REQUIRED WORK: An identical copy of all the entries is the required result.

--------------------

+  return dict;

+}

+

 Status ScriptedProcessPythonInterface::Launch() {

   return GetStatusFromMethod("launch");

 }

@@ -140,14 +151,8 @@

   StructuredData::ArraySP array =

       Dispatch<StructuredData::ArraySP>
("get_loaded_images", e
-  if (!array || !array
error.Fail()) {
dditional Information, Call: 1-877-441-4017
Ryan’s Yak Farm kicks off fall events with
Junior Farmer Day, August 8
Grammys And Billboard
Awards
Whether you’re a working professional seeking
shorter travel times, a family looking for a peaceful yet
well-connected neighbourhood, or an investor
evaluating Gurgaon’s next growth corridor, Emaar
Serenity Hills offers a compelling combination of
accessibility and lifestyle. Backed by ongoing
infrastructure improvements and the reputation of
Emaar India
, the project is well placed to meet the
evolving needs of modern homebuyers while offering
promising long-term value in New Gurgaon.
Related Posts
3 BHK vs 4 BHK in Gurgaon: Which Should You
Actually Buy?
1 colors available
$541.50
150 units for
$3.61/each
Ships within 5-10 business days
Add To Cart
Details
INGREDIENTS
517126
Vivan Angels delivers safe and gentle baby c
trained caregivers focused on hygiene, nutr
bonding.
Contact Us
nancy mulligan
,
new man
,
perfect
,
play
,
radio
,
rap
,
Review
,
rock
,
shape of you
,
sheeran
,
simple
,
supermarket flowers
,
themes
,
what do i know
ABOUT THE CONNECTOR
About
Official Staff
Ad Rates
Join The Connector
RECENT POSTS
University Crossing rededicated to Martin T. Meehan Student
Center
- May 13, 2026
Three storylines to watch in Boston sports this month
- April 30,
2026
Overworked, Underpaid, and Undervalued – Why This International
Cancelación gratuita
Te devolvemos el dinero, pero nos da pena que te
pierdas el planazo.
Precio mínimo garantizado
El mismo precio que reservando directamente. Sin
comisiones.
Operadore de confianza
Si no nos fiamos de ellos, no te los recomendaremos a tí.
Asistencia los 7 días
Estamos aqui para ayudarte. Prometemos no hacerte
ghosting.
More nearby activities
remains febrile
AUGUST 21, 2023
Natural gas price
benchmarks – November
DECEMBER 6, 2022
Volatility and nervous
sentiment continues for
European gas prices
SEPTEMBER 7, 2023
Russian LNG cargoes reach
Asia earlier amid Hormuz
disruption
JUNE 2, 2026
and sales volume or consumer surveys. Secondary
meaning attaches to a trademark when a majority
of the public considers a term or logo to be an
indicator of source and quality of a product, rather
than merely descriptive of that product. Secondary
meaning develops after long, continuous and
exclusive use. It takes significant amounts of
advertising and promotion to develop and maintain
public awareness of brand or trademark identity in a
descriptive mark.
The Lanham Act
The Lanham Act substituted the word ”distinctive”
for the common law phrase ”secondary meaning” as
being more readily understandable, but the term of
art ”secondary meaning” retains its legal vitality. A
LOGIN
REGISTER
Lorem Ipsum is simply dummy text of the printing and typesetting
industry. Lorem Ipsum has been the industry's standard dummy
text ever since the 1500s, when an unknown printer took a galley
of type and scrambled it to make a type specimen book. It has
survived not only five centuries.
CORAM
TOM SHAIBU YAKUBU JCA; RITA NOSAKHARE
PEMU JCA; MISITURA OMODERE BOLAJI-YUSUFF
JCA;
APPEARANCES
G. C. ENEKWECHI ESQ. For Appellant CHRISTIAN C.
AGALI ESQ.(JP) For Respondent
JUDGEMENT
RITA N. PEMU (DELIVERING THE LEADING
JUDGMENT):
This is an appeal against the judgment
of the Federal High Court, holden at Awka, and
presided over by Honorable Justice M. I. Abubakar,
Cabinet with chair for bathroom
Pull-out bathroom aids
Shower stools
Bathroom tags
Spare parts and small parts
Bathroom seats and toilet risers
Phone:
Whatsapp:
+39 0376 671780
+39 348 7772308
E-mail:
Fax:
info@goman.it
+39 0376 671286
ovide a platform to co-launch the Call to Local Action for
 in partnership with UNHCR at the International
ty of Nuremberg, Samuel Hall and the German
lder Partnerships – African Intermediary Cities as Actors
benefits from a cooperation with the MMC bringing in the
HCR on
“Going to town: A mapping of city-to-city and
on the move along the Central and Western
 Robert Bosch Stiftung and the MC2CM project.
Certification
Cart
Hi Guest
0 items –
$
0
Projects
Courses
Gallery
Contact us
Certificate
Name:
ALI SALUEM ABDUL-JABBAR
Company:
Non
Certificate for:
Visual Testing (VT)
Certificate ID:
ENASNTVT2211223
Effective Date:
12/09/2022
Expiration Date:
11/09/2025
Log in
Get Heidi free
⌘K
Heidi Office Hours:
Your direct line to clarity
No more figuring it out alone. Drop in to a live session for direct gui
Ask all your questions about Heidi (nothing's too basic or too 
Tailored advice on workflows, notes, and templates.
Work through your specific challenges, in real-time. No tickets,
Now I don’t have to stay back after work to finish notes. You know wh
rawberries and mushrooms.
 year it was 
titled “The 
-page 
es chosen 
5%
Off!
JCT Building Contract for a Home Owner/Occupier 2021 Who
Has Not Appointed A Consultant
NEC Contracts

--------------------

SOLUTION FOR THIS EXERCISE:
+  return dict;

+}

+

 Status ScriptedProcessPythonInterface::Launch() {

   return GetStatusFromMethod("launch");

 }

@@ -140,14 +151,8 @@

   StructuredData::ArraySP array =

       Dispatch<StructuredData::ArraySP>
("get_loaded_images", e
-  if (!array || !array
error.Fail()) {
dditional Information, Call: 1-877-441-4017
Ryan’s Yak Farm kicks off fall events with
Junior Farmer Day, August 8
Grammys And Billboard
Awards
Whether you’re a working professional seeking
shorter travel times, a family looking for a peaceful yet
well-connected neighbourhood, or an investor
evaluating Gurgaon’s next growth corridor, Emaar
Serenity Hills offers a compelling combination of
accessibility and lifestyle. Backed by ongoing
infrastructure improvements and the reputation of
Emaar India
, the project is well placed to meet the
evolving needs of modern homebuyers while offering
promising long-term value in New Gurgaon.
Related Posts
3 BHK vs 4 BHK in Gurgaon: Which Should You
Actually Buy?
1 colors available
$541.50
150 units for
$3.61/each
Ships within 5-10 business days
Add To Cart
Details
INGREDIENTS
517126
Vivan Angels delivers safe and gentle baby c
trained caregivers focused on hygiene, nutr
bonding.
Contact Us
nancy mulligan
,
new man
,
perfect
,
play
,
radio
,
rap
,
Review
,
rock
,
shape of you
,
sheeran
,
simple
,
supermarket flowers
,
themes
,
what do i know
ABOUT THE CONNECTOR
About
Official Staff
Ad Rates
Join The Connector
RECENT POSTS
University Crossing rededicated to Martin T. Meehan Student
Center
- May 13, 2026
Three storylines to watch in Boston sports this month
- April 30,
2026
Overworked, Underpaid, and Undervalued – Why This International
Cancelación gratuita
Te devolvemos el dinero, pero nos da pena que te
pierdas el planazo.
Precio mínimo garantizado
El mismo precio que reservando directamente. Sin
comisiones.
Operadore de confianza
Si no nos fiamos de ellos, no te los recomendaremos a tí.
Asistencia los 7 días
Estamos aqui para ayudarte. Prometemos no hacerte
ghosting.
More nearby activities
remains febrile
AUGUST 21, 2023
Natural gas price
benchmarks – November
DECEMBER 6, 2022
Volatility and nervous
sentiment continues for
European gas prices
SEPTEMBER 7, 2023
Russian LNG cargoes reach
Asia earlier amid Hormuz
disruption
JUNE 2, 2026
and sales volume or consumer surveys. Secondary
meaning attaches to a trademark when a majority
of the public considers a term or logo to be an
indicator of source and quality of a product, rather
than merely descriptive of that product. Secondary
meaning develops after long, continuous and
exclusive use. It takes significant amounts of
advertising and promotion to develop and maintain
public awareness of brand or trademark identity in a
descriptive mark.
The Lanham Act
The Lanham Act substituted the word ”distinctive”
for the common law phrase ”secondary meaning” as
being more readily understandable, but the term of
art ”secondary meaning” retains its legal vitality. A
LOGIN
REGISTER
Lorem Ipsum is simply dummy text of the printing and typesetting
industry. Lorem Ipsum has been the industry's standard dummy
text ever since the 1500s, when an unknown printer took a galley
of type and scrambled it to make a type specimen book. It has
survived not only five centuries.
CORAM
TOM SHAIBU YAKUBU JCA; RITA NOSAKHARE
PEMU JCA; MISITURA OMODERE BOLAJI-YUSUFF
JCA;
APPEARANCES
G. C. ENEKWECHI ESQ. For Appellant CHRISTIAN C.
AGALI ESQ.(JP) For Respondent
JUDGEMENT
RITA N. PEMU (DELIVERING THE LEADING
JUDGMENT):
This is an appeal against the judgment
of the Federal High Court, holden at Awka, and
presided over by Honorable Justice M. I. Abubakar,
Cabinet with chair for bathroom
Pull-out bathroom aids
Shower stools
Bathroom tags
Spare parts and small parts
Bathroom seats and toilet risers
Phone:
Whatsapp:
+39 0376 671780
+39 348 7772308
E-mail:
Fax:
info@goman.it
+39 0376 671286
ovide a platform to co-launch the Call to Local Action for
 in partnership with UNHCR at the International
ty of Nuremberg, Samuel Hall and the German
lder Partnerships – African Intermediary Cities as Actors
benefits from a cooperation with the MMC bringing in the
HCR on
“Going to town: A mapping of city-to-city and
on the move along the Central and Western
 Robert Bosch Stiftung and the MC2CM project.
Certification
Cart
Hi Guest
0 items –
$
0
Projects
Courses
Gallery
Contact us
Certificate
Name:
ALI SALUEM ABDUL-JABBAR
Company:
Non
Certificate for:
Visual Testing (VT)
Certificate ID:
ENASNTVT2211223
Effective Date:
12/09/2022
Expiration Date:
11/09/2025
Log in
Get Heidi free
⌘K
Heidi Office Hours:
Your direct line to clarity
No more figuring it out alone. Drop in to a live session for direct gui
Ask all your questions about Heidi (nothing's too basic or too 
Tailored advice on workflows, notes, and templates.
Work through your specific challenges, in real-time. No tickets,
Now I don’t have to stay back after work to finish notes. You know wh
rawberries and mushrooms.
 year it was 
titled “The 
-page 
es chosen 
5%
Off!
JCT Building Contract for a Home Owner/Occupier 2021 Who
Has Not Appointed A Consultant
NEC Contracts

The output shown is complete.